I suggest installing the baffels even though the soffits are not vented at this time.

Some day yo may wish to add some vents.

As to the foam/plywood sandwich---I don't like it --but I see no harm if it's used only for light storage.

I doubt if there is any harm --any moisture under it will vent out the sides of the joists.


----------



## Windows on Wash (Aug 30, 2011)

Air Seal, Air Seal, and Air Seal.

Do that first before you add more insulation without fail. 

You can dense pack that area of storage for proper insulation and dense packing stops air movement as well. After that, you could ad a layer of rigid foam (do not tape of seal the seams) and then a layer of plywood over that (effectively creating a sip panel).

Use a minimum of 2" of Poly Iso.

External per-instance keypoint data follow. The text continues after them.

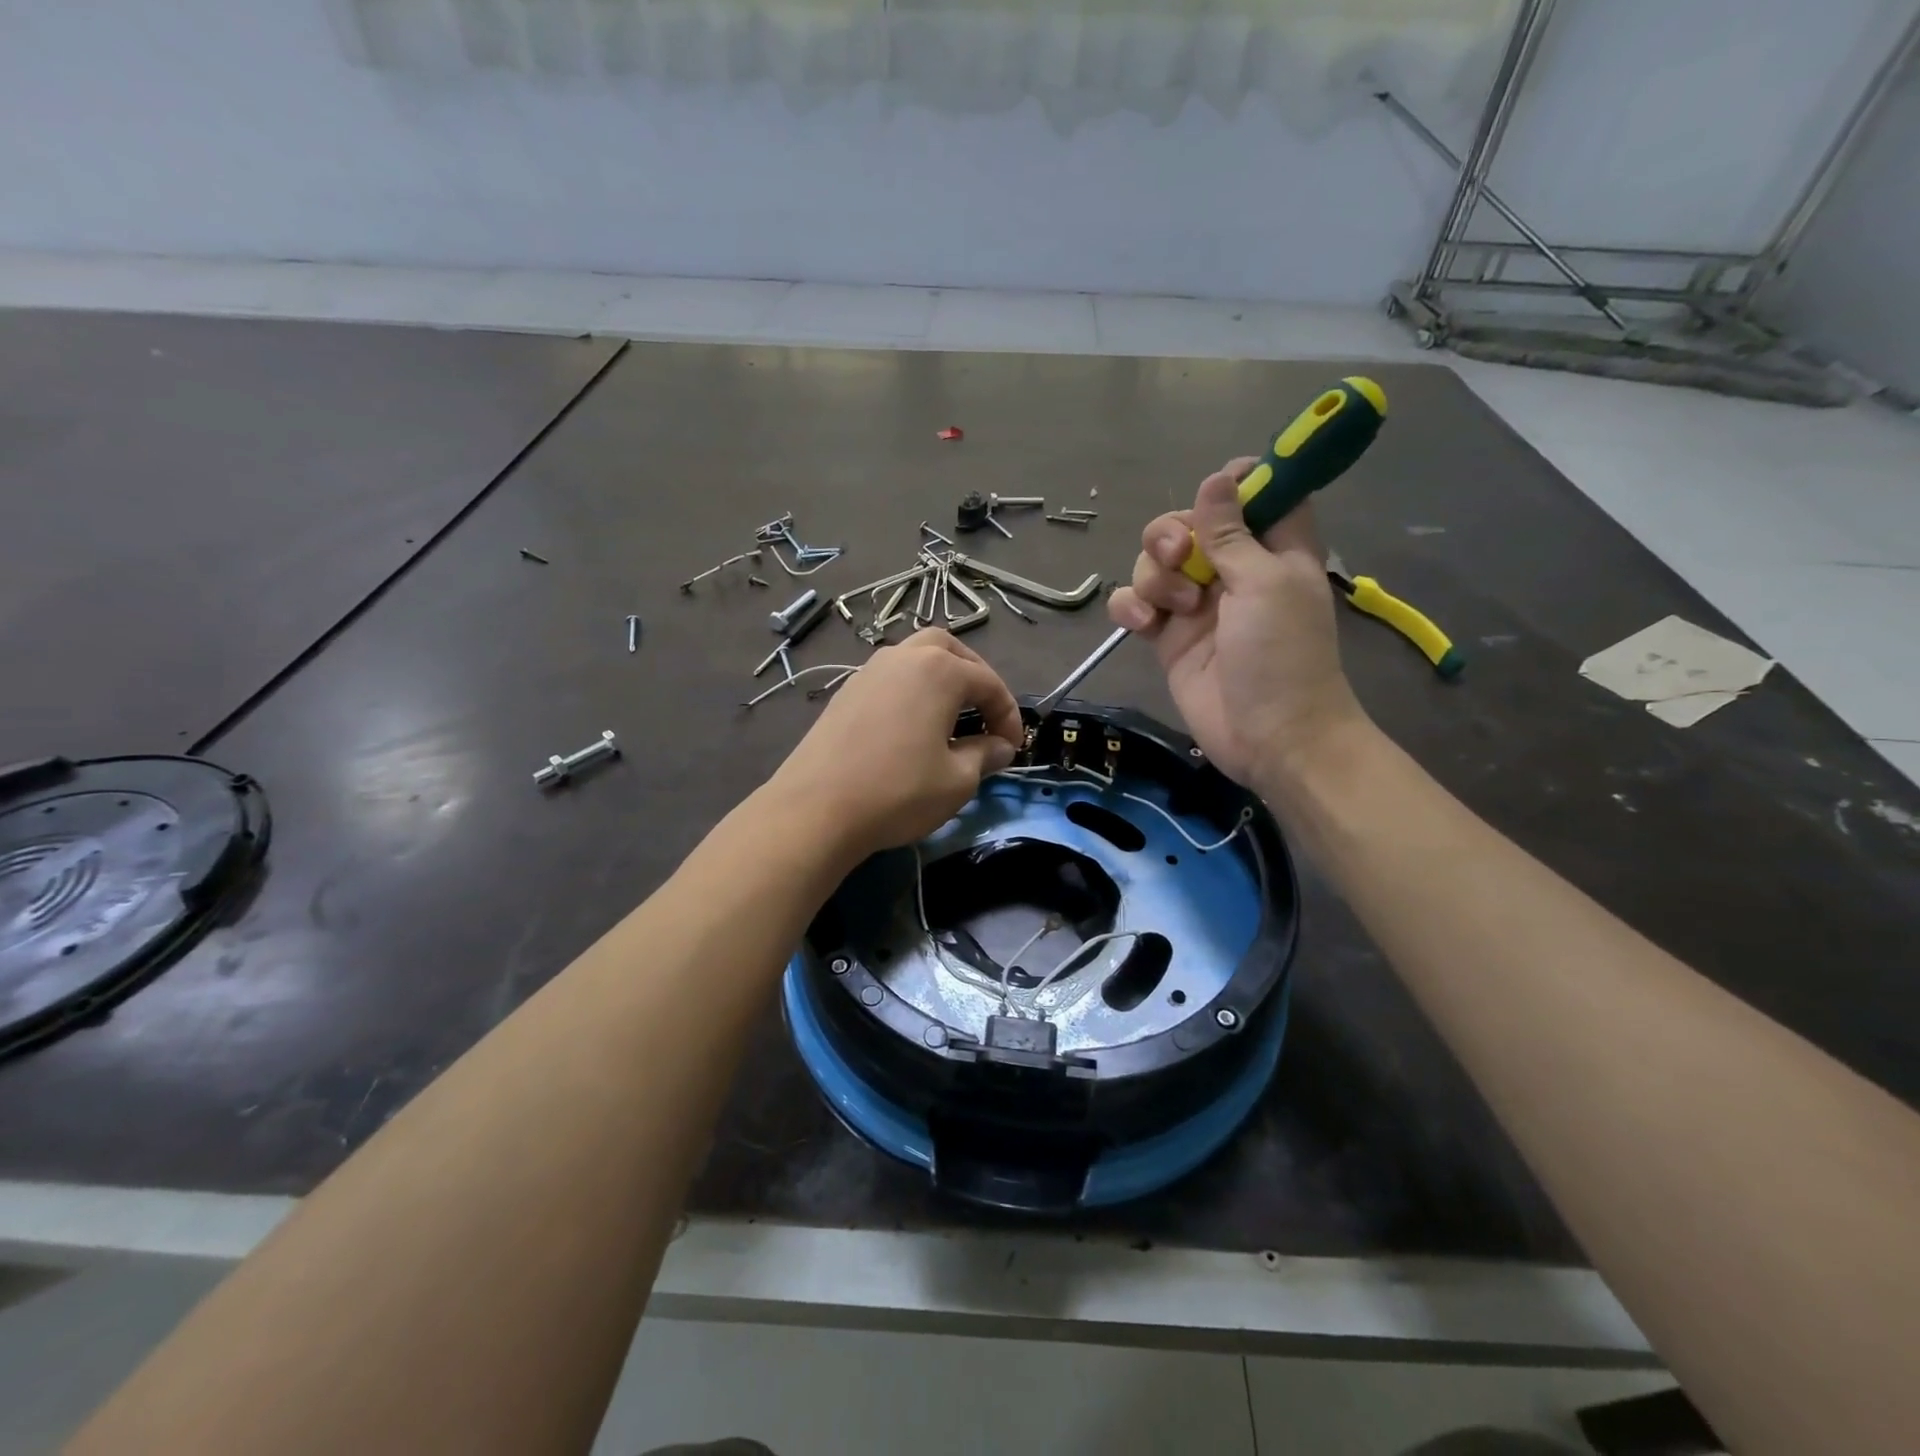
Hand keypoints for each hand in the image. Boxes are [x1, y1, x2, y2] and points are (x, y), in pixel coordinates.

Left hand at [768, 630, 1023, 858]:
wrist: (816, 809)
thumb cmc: (899, 791)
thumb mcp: (957, 780)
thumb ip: (984, 755)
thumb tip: (999, 747)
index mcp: (939, 670)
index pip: (988, 683)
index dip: (1008, 715)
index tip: (1013, 748)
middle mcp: (903, 657)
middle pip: (949, 650)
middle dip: (975, 677)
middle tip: (985, 713)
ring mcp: (869, 671)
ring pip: (915, 658)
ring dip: (940, 680)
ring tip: (951, 718)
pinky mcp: (845, 692)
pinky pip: (890, 679)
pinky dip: (911, 691)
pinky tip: (912, 727)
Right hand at [1106, 461, 1367, 791]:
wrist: (1268, 736)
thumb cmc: (1282, 655)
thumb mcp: (1264, 583)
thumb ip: (1232, 532)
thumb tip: (1218, 476)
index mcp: (1272, 547)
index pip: (1256, 492)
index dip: (1231, 485)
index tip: (1212, 494)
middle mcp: (1232, 568)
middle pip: (1187, 523)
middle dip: (1172, 533)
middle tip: (1180, 557)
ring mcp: (1196, 603)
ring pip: (1155, 562)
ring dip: (1154, 576)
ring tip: (1175, 609)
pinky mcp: (1167, 635)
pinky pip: (1135, 602)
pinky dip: (1130, 606)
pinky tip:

More is better in this case so if you can put down 2 layers at 2" that would equal about an R-25+ and combined with the lack of thermal bridging and what is under the floor...you should be good to go.

+1 on potentially adding baffles if you decide to vent the soffits. Once you air seal, your necessity for ventilation goes down even further and if your attic is moldy already, it will be that much dryer after you air seal the floor.


----------



## aejamison (Nov 3, 2008)

We had an energy audit w/ blower door so I am definitely up to speed on the air sealing - it will be messy but worth it in the portion of the attic not used for storage. I'm going to pull back the old insulation a section at a time, air seal, put the old stuff back down and blow in more cellulose.

As far as not taping the seams of the rigid foam - is that to allow any potential moisture migration up through, or is it just not necessary if dense packed below? Do you think I could cause potential problems with my initial idea using the rigid foam?


----------



## Windows on Wash (Aug 30, 2011)

ajamison said:


> We had an energy audit w/ blower door so I am definitely up to speed on the air sealing - it will be messy but worth it in the portion of the attic not used for storage. I'm going to pull back the old insulation a section at a time, air seal, put the old stuff back down and blow in more cellulose.
> 
> As far as not taping the seams of the rigid foam - is that to allow any potential moisture migration up through, or is it just not necessary if dense packed below? Do you think I could cause potential problems with my initial idea using the rigid foam?


Not sealing the seams in the foam board would just be to allow for any moisture movement if at all required. 

Also, it is not really required from the standpoint that they do not need to be air tight.

If you dense pack under the storage area, it is a not issue anyway.


----------